Nun ist die Zeit gekommen, die Steuerungsgruppe an Stadtrat Kopatz zu übergeben. „Euch abzugeben fällt mir schwer“, sagte Spies. „die Gespräche waren stets konstruktiv, die Themen interessant und vielfältig, wenn auch nicht immer einfach. Ich wünsche euch weiterhin einen so fruchtbaren Austausch, einen guten Umgang miteinander und viele weitere tolle Ideen.“
Stadtrat Kopatz, der seit dem ersten August Dezernent für Klimastrukturwandel, Bauen, Stadtplanung und Mobilität ist, freut sich auf seine Aufgabe in der Steuerungsgruppe „Dorfentwicklung“: „Es hat mich sehr gefreut zu sehen, dass es hier in Marburg bereits einen Prozess gibt, in dem man sich kooperativ miteinander abstimmt und das Klima mitberücksichtigt.

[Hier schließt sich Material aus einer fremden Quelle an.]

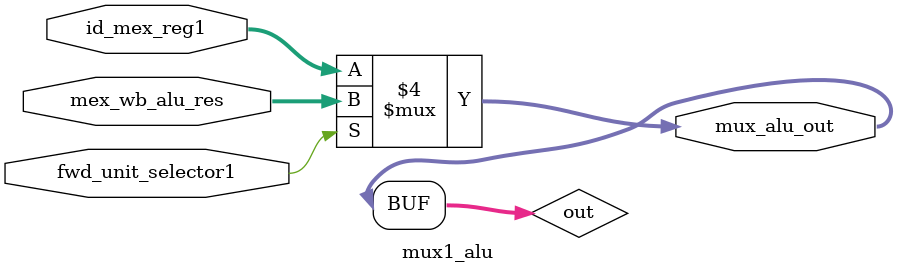
<source format=v>
module mux1_alu (

	//input [7:0] mex_wb_reg1,
   input [7:0] mex_wb_alu_res,
	input fwd_unit_selector1,
	input [7:0] id_mex_reg1,
	
	output [7:0] mux_alu_out
);

reg [7:0] out;

always @ (fwd_unit_selector1 or id_mex_reg1 or mex_wb_alu_res) begin
    // forward register 1 from ID/MEX pipe
	if (fwd_unit_selector1 == 0) begin
		out = id_mex_reg1;
	end
	// forward ALU result from MEX/WB pipe
	else begin
        out = mex_wb_alu_res;
	end
	/*
    // forward register 1 from MEX/WB pipe
    else if (fwd_unit_selector1 == 2'b1) begin
        out = mex_wb_reg1;
    end
    */
end

assign mux_alu_out = out;

endmodule
</source>
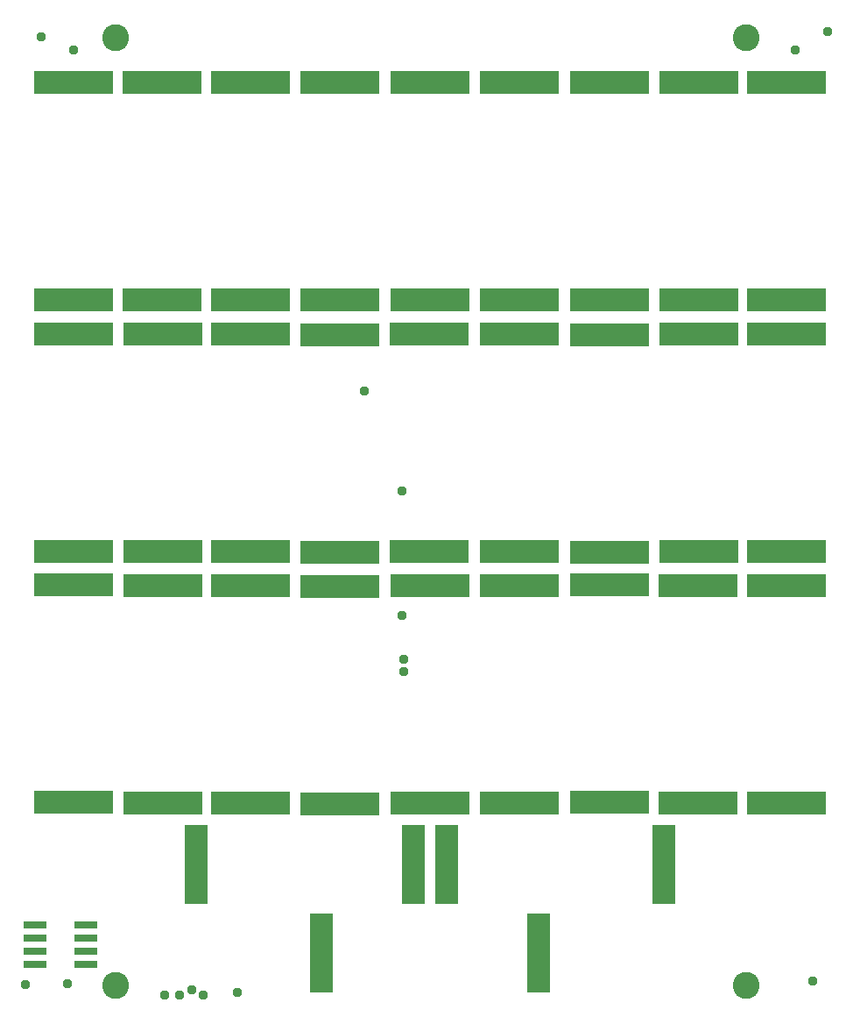
<source format=gbr>
G04 EAGLE Gerber RS-274X export*
G75*
%MOMM*%
%FSLAX34Y34*%
%LPD*%
%INSoldermask Top*%
%IPPOS*%
%AMOC8*
5,1,8,0,0,1.08239X$1,22.5*%
G01*
%ADD10C,2.603200*%
%ADD11R,2.184400X0.762000*%
%ADD12R,7.693200X2.163200*%
%ADD13R,2.163200X7.693200*%
%ADD14C,0.959600*%


D10*
X107100Y940500D03*
X717100Y940500D03*
X107100Y24500D03*
X717100Y24500D03*
D11*
X78638Y44950D03*
X78638Y57650D03*
X78638Y70350D03*
X78638Y83050D03*
X29362Y83050D03*
X29362Y70350D03*
X29362Y57650D03*
X29362Y44950D03*
D12*
X67000Y897000D03*
X67000Y687000D03*
X152000Y687000D03*
X152000Y897000D03*
X238000Y897000D03*
X238000Y687000D03*
X324000Y687000D03*
X324000Y897000D03*
X411000Y897000D03*
X411000Y687000D03*
X498000Y687000D03*
X498000Y897000D03*
X585000Y897000D03*
X585000Y687000D03*
X671000Y687000D03*
X671000Y897000D03*
X756000Y897000D03*
X756000Y687000D03*
X756000Y654000D03*
X756000Y444000D03*
X671000Y444000D03*
X671000Y654000D03*
X585000Y653000D03*
X585000Y443000D03*
X498000Y444000D03*
X498000Y654000D03*
X410000Y654000D03*
X410000Y444000D03*
X324000Y443000D03*
X324000Y653000D03*
X238000Y654000D03*
X238000Y444000D03*
X153000Y444000D03*
X153000Y654000D03*
X67000Y654000D03*
X67000Y444000D03*
X67000Y412000D03*
X67000Y202000D03*
X153000Y201000D03*
X153000Y411000D03*
X238000Y411000D03*
X238000Y201000D03*
X324000Y200000D03*
X324000Y410000D03*
X411000Y411000D03*
X411000Y201000D03*
X498000Y201000D03*
X498000Y411000D03*
X585000Y412000D03*
X585000Y202000D03*
X670000Y201000D03*
X670000Y411000D03*
X756000Y411000D03*
X756000Y201000D03*
D13*
X185000Y142000D03*
X395000Y142000D03*
X306000Y56000D03*
X516000Y56000D03*
X427000Y142000D03*
X637000Y142000D03*
D14*
X155000Y16000D03*
X169000Y16000D03*
X386000Y328000D03*
X386000Y340000D03*
X192000Y16000D03*
X225000Y18000D03*
X181000Y21000D03*
X348000Y599000D03*
X781000Y29000D03*
X796000Y946000D03*
X35000Y941000D03*
X384000Y382000D03*
X384000Y502000D03*
X67000Y928000D03*
X764000Y928000D03*
X20000Y26000D03*
X61000Y27000D03*
M02*

</source>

Ich möchte, dass Sie wissen, dass ich immer offen für kreative Ideen und für Sie immer ansprechbar bin, denn in Marburg bringen wir die Dinge gemeinsam voran.“
Derzeit beschäftigt sich die Steuerungsgruppe damit, die auslaufende Förderzeit des Dorfentwicklungsprogramms bis Ende 2023 bestmöglich zu nutzen. Zudem geht es aber auch um die Frage, in welcher Form die Steuerungsgruppe auch nach Auslaufen des Förderprogramms miteinander arbeitet.
Die Mitglieder sind sich einig: Sie möchten den intensiven Austausch beibehalten, der die Stadtteile zusammengeschweißt hat, und ihn sogar erweitern. Deshalb arbeitet die Steuerungsgruppe derzeit an einer Beschlussvorlage für die Stadtverordnetenversammlung (StVV), die die künftige Struktur und Kompetenzen der Steuerungsgruppe definieren soll.